[Opening TEXT PROVIDED section]

# Menu-pricing with three consumer groups

I want to analyze the following setting:

An entrepreneur (with monopoly power) sells a product in two periods. In period 1 there are two consumer groups (denoted by 1 and 2) and in period 2 there is only one consumer group (denoted by 3). He has to set the three prices $p_1$, $p_2$ and $p_3$ in order to maximize his total profit (period 1 and 2), taking into account each consumer's participation and incentive compatibility constraints.

The different consumer groups are separated by their taste parameter, $θ$. A consumer in period 2 derives the following utility: $U_3 = θ_3 - p_3$, where $p$ is the price. The consumers in period 1 receive additional benefits by consuming in period 1. A consumer from group 1 and group 2 get respectively: $U_1 = θ_1(1+δ) - p_1$ and $U_2 = θ_2(1+δβ) - p_2$, where $δ>0$ and $0<β<1$.

I assume the following ranking $θ_1 > θ_2 > θ_3$. Assuming a unit mass of consumers, the consumer groups can be divided like this: $θ ∈ [0,θ_2]$ (period 2 consumers), $θ ∈ [θ_2,θ_1]$ and $[θ_1,1]$ (period 1 consumers). I also assume a unit demand.

I write the consumer's participation (PC) and incentive compatibility constraints (IC) for each consumer group:

Consumer group 3:

$U_3 \geq 0$ (PC3)

$U_3 \geq U_2$ (IC3A)

$U_3 \geq U_1$ (IC3B)

Consumer group 2:

$U_2 \geq 0$ (PC2)

$U_2 \geq U_3$ (IC2A)

$U_2 \geq U_1$ (IC2B)

Consumer group 1:

$U_1 \geq 0$ (PC1)

$U_1 \geq U_3$ (IC1A)

$U_1 \geq U_1$ (IC1B)

The entrepreneur's maximization problem is:

$π = p_1q_1 + p_2q_2 + p_3q_3$

, where $q$ is the output or the number of consumers in each consumer group.

Finding the equilibrium prices that induce self-selection, I solve for the subgame-perfect Nash equilibrium.

In order to solve the game using backwards induction, I have to find the "right" PC's and IC's.

When there are only two consumers groups at least one PC and one IC have to hold. Usually, it is participation of the low type (in this case $θ_3$) and self-selection of the high type (in this case $θ_1$).

If I assume all IC's and PC's bind in equilibrium ($=$ instead of $\geq$), then I get $θ_1 = θ_2$. I then tried to separate the consumer groups according to their type like this:

$θ_1(1+δ) - p_1 = θ_1(1+δβ) - p_2$ (here I want to separate the two consumer groups in period 1)

$θ_2(1+δβ) - p_2 = θ_2 - p_3$ (here I want to separate the low-valuation consumer in period 1 from the consumer in period 2)

This approach didn't induce self-selection between the two consumer groups in period 1. More specifically, this approach is wrong, I believe because the results are $θ_1 = 1/2$ and $θ_2 = \frac{1+2δ}{1+4δβ}$, which violates the condition from earlier: $θ_1 > θ_2 > θ_3$.

Any suggestion on which PC's and IC's should hold in equilibrium in order for self-selection to appear is much appreciated.

• Anyone that has a suggestion? :) Jul 6 '16 at 12:00

[Closing TEXT PROVIDED section]
[Opening INFORMATION GIVEN section]

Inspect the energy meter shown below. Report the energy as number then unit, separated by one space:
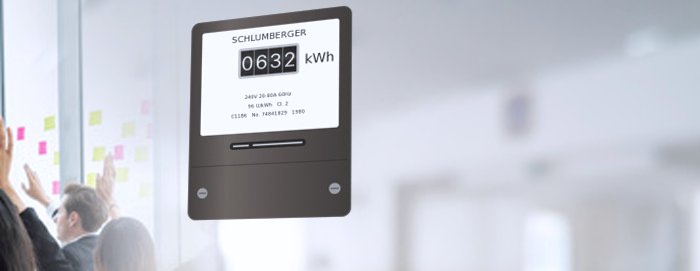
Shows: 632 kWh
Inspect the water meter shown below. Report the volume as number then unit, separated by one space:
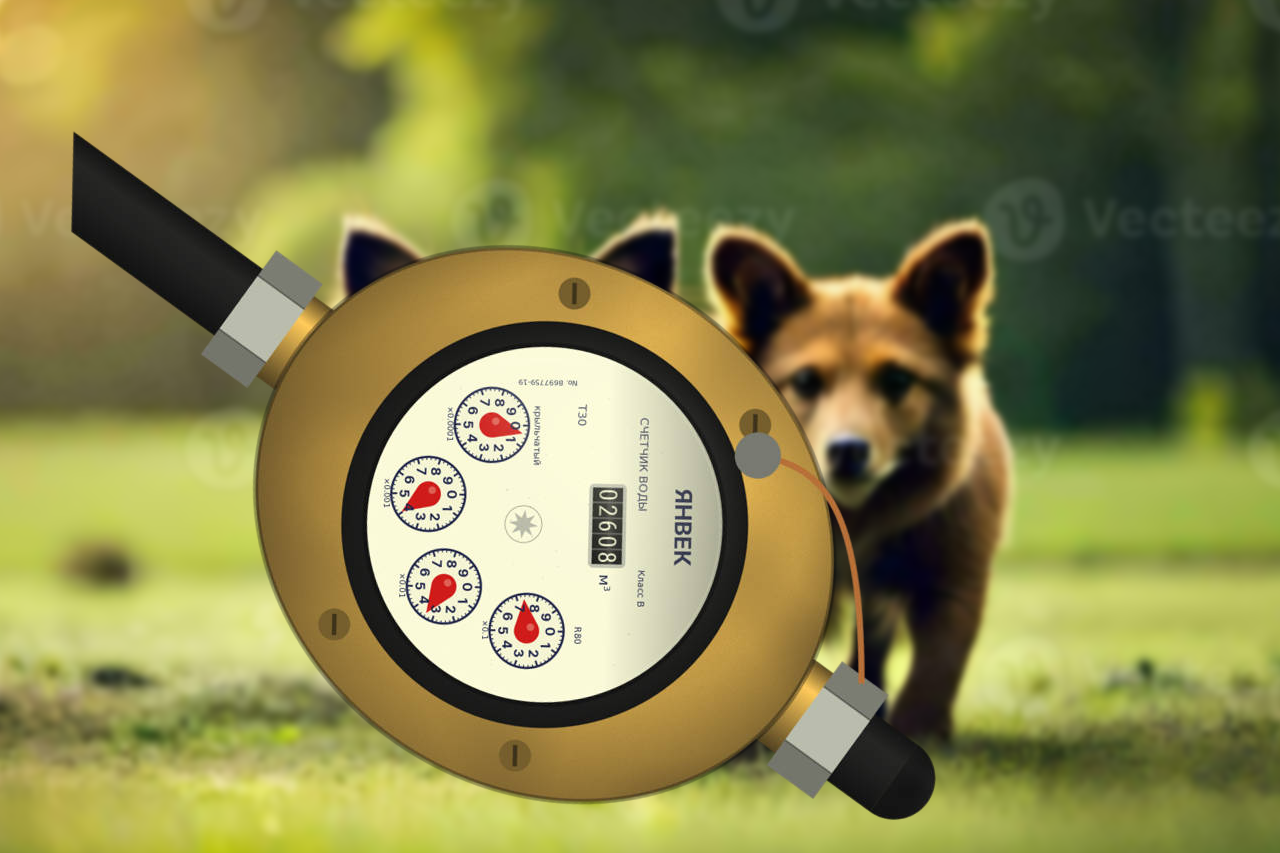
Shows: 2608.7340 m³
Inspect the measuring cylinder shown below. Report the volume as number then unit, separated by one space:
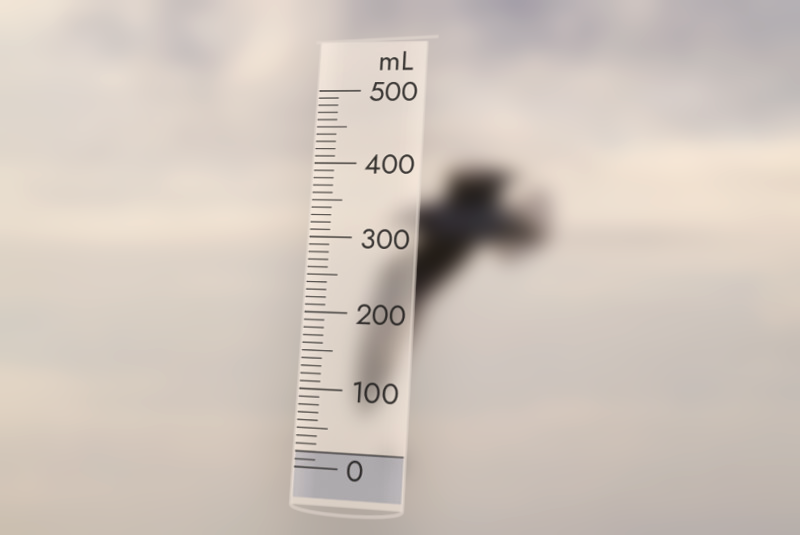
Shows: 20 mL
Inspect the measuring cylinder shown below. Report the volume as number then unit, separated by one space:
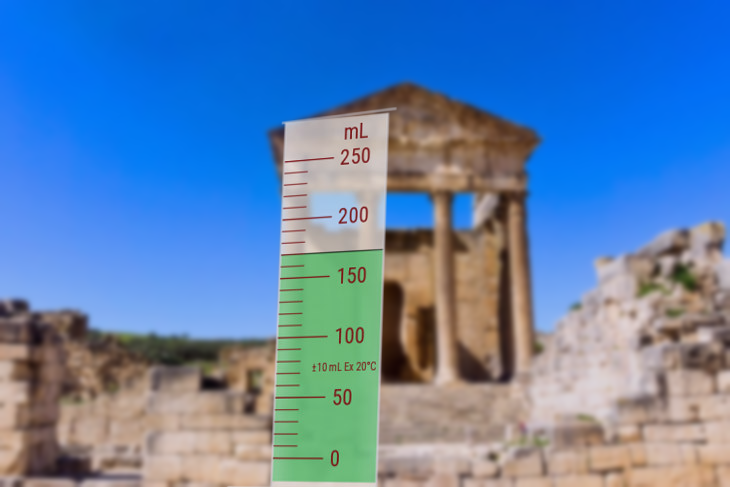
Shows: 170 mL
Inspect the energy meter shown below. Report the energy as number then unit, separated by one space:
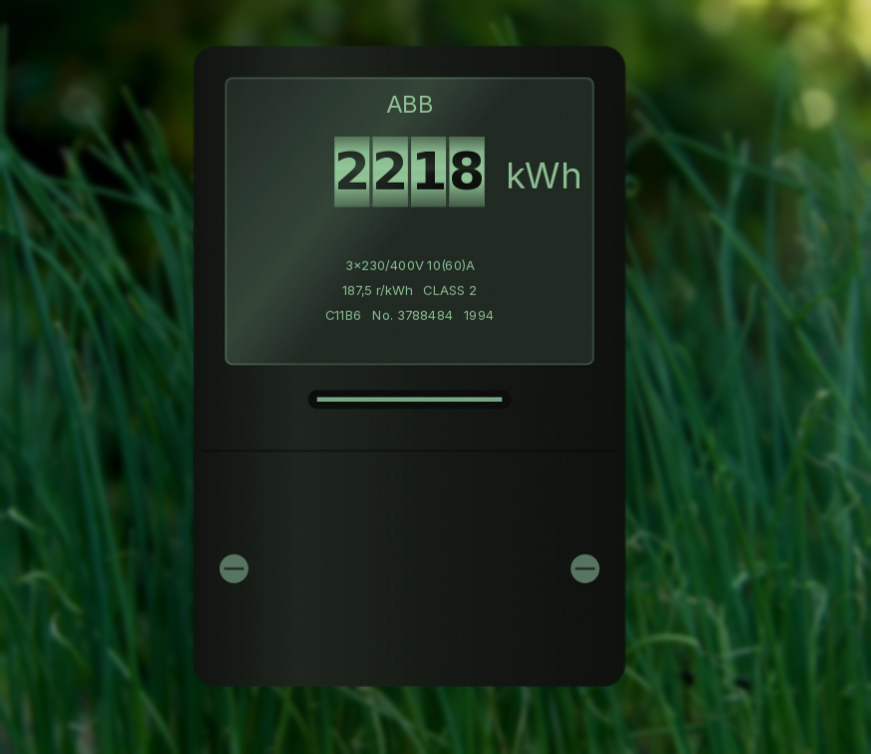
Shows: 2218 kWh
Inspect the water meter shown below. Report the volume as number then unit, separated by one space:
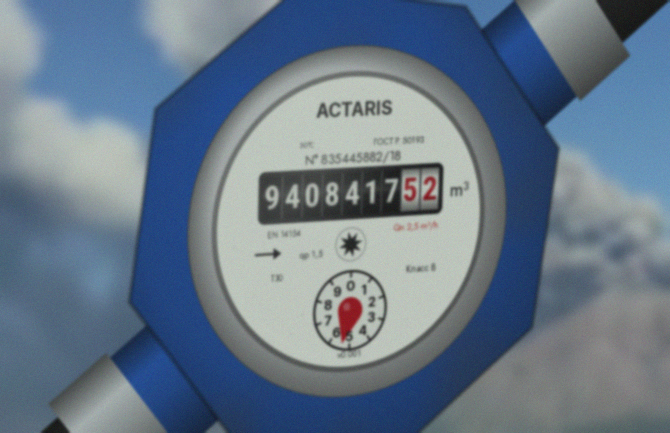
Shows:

[Closing INFORMATION GIVEN section]

## COMPLETE THE FOLLOWING
- A) Output everything in the menu-pricing post from "If I assume" down to "in period 2)".
- B) Which labels does the menu-pricing post assign to its incentive compatibility constraints?

## PER-TASK OUTPUTS
- A)
If I assume all IC's and PC's bind in equilibrium ($=$ instead of $\geq$), then I get $θ_1 = θ_2$. I then tried to separate the consumer groups according to their type like this:

$θ_1(1+δ) - p_1 = θ_1(1+δβ) - p_2$ (here I want to separate the two consumer groups in period 1)

$θ_2(1+δβ) - p_2 = θ_2 - p_3$ (here I want to separate the low-valuation consumer in period 1 from the consumer in period 2)

- B) IC3A, IC3B, IC2A, IC2B, IC1A, IC1B